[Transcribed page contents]
——

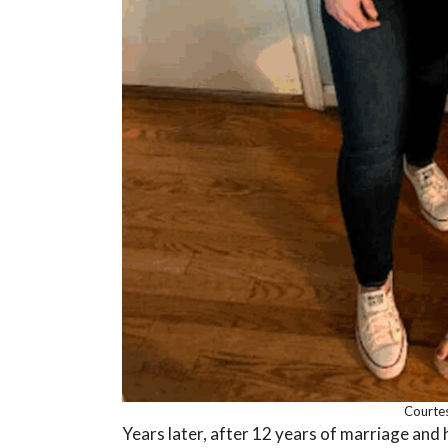
Courtes
Years later, after 12 years of marriage and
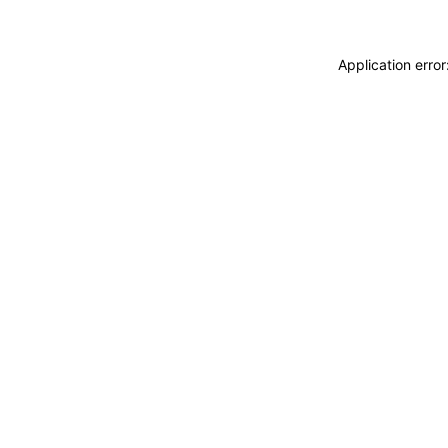
Application erro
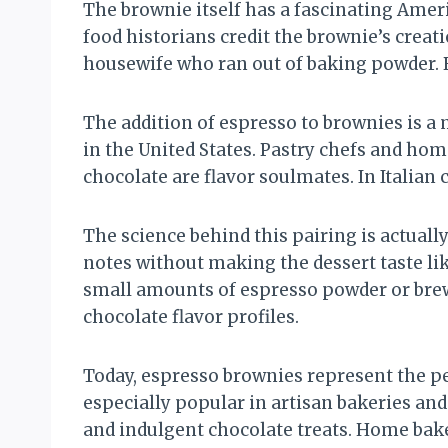
The brownie itself has a fascinating Ameri
food historians credit the brownie’s creat
housewife who ran out of baking powder. 
The addition of espresso to brownies is a
in the United States. Pastry chefs and ho
chocolate are flavor soulmates. In Italian
The science behind this pairing is actuall
notes without making the dessert taste lik
small amounts of espresso powder or brew
chocolate flavor profiles.
Today, espresso brownies represent the p
especially popular in artisan bakeries an
and indulgent chocolate treats. Home bake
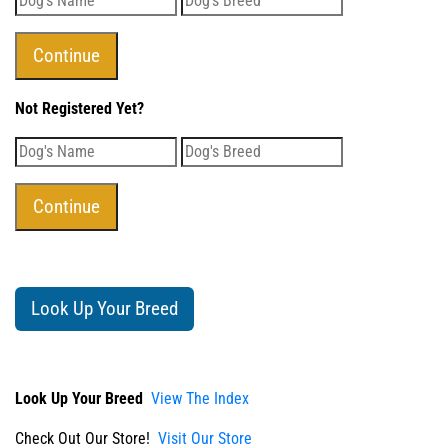
Not Registered Yet?
Look Up Your Breed
Look Up Your Breed
View The Index
Check Out Our Store!
Visit Our Store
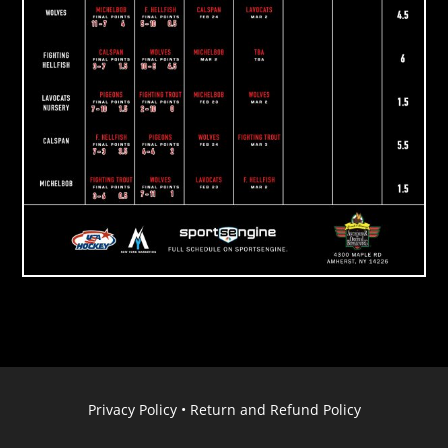
Privacy Policy
•
Return and Refund Policy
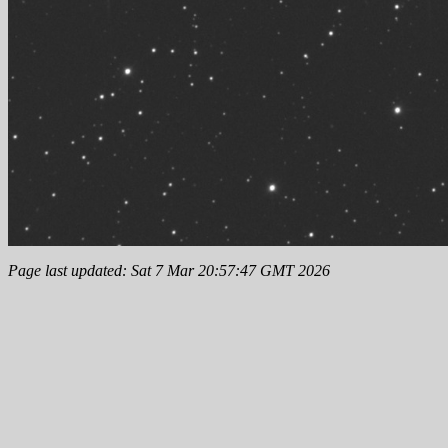
Page last updated: Sat 7 Mar 20:57:47 GMT 2026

——

• WHAT THE TASK REQUIRES: Return every line shown above without changing a word, and skip the pictures.

• EXERCISE ANSWER:
Courtes
Years later, after 12 years of marriage and
Application erro
The brownie itself has a fascinating Ameri
food historians credit the brownie’s creat
housewife who ran out of baking powder. 
The addition of espresso to brownies is a
in the United States. Pastry chefs and ho
chocolate are flavor soulmates. In Italian
The science behind this pairing is actuall
notes without making the dessert taste lik
small amounts of espresso powder or brew
chocolate flavor profiles.
Today, espresso brownies represent the p
especially popular in artisan bakeries an
and indulgent chocolate treats. Home bake
Not Registered Yet?
Look Up Your Breed
Look Up Your Breed
View The Index
Check Out Our Store!
Visit Our Store
Privacy Policy
•
Return and Refund Policy
Page last updated: Sat 7 Mar 20:57:47 GMT 2026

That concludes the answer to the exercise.